• _What you will do_:
1. Answer these questions from the Ring nebula post, one answer per line and lettered to match:
(a) How far away is the Ring Nebula?
(b) What does a Sun-like star become after it throws off its outer atmosphere?
(c) Toward which constellation does the Ring Nebula lie?
2. List every telescope that the Ring nebula post credits for the image.

• _Extracted text_:
Category Archives: Science

You’ll recall yesterday’s astropic of the Ring nebula. Well, M57 is a lot more complicated than it appears when you break out the big lens. To wit:

The easily visible central ring is about one light-year across, but this remarkably deep exposure – a collaborative effort combining data from three different large telescopes – explores the looping filaments of glowing gas extending much farther from the nebula‘s central star. This composite image includes red light emitted by hydrogen as well as visible and infrared light. The Ring Nebula is an elongated planetary nebula, a type of nebula created when a Sun-like star evolves to throw off its outer atmosphere to become a white dwarf star. The Ring Nebula is about 2,500 light-years away toward the musical constellation Lyra.

(Image: Hubble, Large Binocular Telescope, Subaru Telescope; Composition & Copyright: Robert Gendler)

apod

Behold M57, aka, the Ring nebula – about one light-year across and 2,500 light-years away – the most famous celestial circle outside the rings of Saturn.

• _Dataset content_:

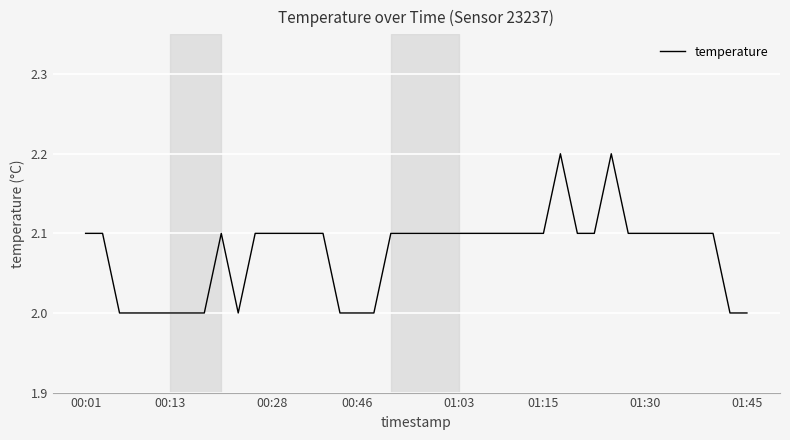

What is the greatest value displayed?

2.2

• _Solutions for each task_:
1.
(a) About 2,500 light-years
(b) A white dwarf star
(c) Lyra

2.
- Hubble
- Large Binocular Telescope
- Subaru Telescope